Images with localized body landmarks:
----

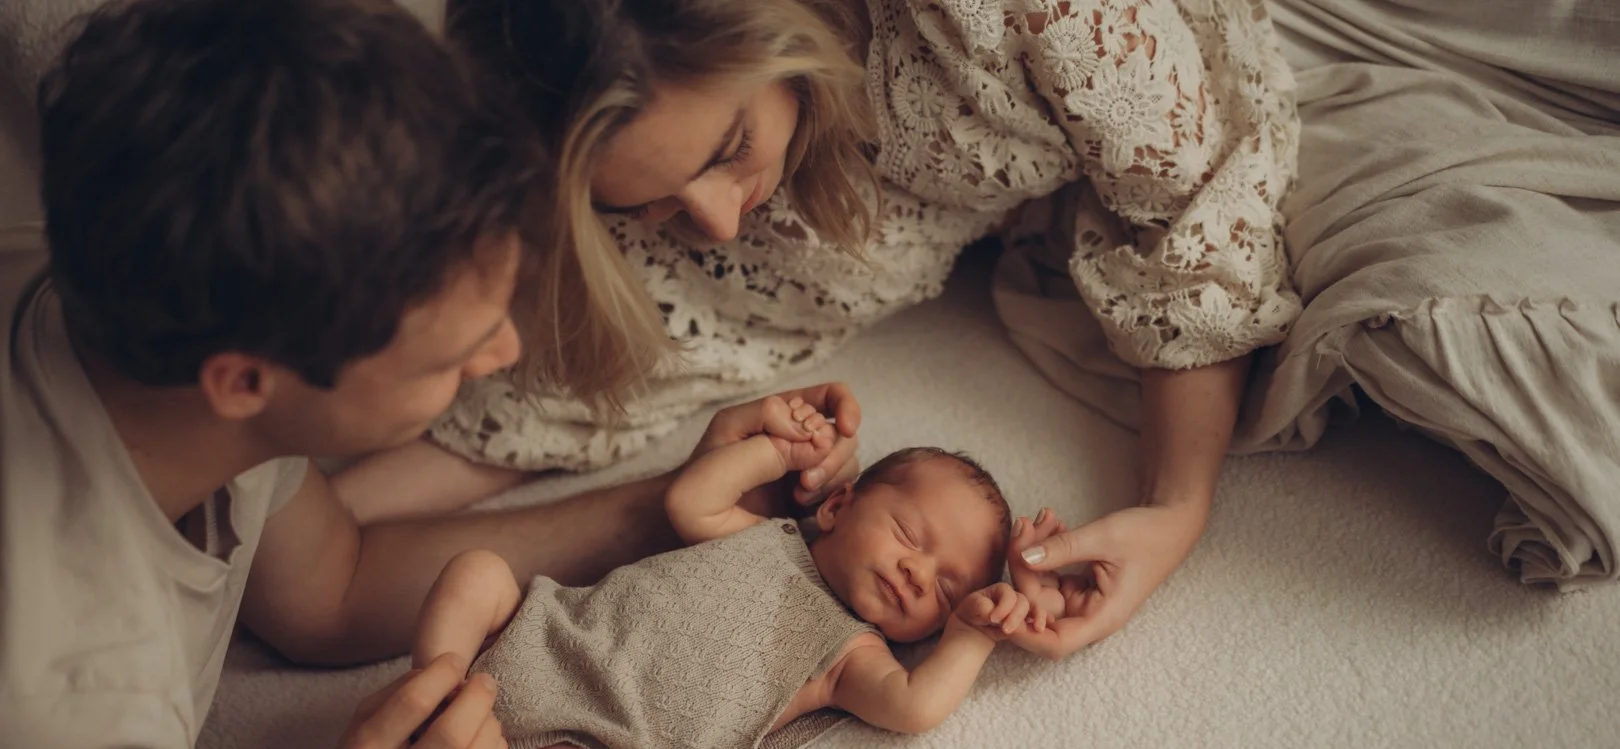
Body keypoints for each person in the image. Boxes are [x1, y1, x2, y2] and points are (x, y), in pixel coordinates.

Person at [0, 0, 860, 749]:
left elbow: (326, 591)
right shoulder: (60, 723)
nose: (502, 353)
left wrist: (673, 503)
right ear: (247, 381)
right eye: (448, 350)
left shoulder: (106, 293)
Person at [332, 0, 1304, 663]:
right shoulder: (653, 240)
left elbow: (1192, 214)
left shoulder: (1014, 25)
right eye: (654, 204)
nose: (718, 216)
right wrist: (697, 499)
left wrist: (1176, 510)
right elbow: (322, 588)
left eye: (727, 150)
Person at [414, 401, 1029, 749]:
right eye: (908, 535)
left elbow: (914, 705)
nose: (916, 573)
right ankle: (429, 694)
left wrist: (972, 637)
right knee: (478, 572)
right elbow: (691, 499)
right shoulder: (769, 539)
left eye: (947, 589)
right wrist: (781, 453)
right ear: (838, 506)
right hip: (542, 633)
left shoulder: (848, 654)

----

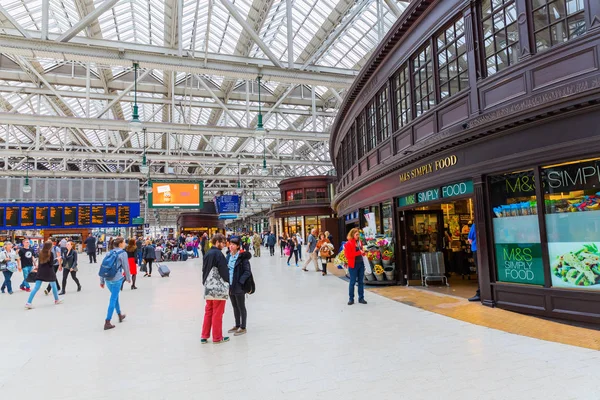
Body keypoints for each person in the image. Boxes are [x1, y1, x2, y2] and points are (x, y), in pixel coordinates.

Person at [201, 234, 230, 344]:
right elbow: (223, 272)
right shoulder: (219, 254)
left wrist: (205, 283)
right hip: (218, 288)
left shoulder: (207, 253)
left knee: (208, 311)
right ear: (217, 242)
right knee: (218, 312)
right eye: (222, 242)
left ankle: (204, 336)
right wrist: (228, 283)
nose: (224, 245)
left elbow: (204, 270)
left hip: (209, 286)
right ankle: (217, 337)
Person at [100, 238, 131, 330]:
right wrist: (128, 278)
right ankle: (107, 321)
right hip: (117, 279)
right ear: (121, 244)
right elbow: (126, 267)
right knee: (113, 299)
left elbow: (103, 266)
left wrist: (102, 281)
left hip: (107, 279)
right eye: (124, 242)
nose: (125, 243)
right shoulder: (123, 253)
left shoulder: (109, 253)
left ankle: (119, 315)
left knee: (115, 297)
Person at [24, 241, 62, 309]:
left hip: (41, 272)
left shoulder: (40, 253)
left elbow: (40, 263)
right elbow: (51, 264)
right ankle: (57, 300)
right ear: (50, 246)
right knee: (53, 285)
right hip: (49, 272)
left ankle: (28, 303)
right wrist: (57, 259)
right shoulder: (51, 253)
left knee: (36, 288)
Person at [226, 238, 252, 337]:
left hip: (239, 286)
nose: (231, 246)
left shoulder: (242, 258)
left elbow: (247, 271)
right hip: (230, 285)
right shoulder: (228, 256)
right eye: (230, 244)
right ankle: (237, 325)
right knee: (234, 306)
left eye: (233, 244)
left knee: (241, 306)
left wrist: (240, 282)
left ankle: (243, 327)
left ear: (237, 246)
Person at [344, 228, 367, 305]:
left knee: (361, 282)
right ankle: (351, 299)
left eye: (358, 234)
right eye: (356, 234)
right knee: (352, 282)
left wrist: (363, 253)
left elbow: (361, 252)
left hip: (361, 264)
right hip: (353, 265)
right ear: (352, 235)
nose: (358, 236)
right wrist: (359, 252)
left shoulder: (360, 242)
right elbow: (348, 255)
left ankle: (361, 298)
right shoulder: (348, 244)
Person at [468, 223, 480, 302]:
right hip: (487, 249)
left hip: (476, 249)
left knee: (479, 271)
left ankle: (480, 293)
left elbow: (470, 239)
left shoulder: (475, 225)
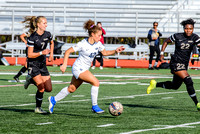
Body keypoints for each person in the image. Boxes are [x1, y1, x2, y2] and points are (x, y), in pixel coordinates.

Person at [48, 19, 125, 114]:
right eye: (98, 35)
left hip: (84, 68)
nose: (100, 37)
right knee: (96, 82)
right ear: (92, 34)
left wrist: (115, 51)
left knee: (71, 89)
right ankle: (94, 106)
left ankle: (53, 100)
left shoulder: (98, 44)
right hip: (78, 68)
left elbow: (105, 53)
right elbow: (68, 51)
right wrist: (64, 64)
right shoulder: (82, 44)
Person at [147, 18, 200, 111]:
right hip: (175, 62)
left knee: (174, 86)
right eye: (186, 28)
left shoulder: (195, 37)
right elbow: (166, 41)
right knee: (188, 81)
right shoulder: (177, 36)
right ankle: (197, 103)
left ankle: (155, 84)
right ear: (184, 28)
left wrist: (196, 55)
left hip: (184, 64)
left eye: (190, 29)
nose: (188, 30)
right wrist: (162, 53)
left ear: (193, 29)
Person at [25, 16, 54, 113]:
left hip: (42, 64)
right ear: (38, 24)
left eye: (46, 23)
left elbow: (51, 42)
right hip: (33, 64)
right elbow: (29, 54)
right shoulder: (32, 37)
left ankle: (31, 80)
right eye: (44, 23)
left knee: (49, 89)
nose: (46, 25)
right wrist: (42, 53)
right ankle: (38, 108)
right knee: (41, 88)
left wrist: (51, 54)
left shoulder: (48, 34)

----

> **PROBLEM TO SOLVE**:
Every line in the data that holds "nose" should be copied out.

> **RESULT**:
nose: (502, 353)
nose: (718, 216)
nose: (916, 573)
nose: (224, 245)
nose: (125, 243)
nose: (231, 246)
nose: (358, 236)
nose: (100, 37)
nose: (188, 30)
nose: (46, 25)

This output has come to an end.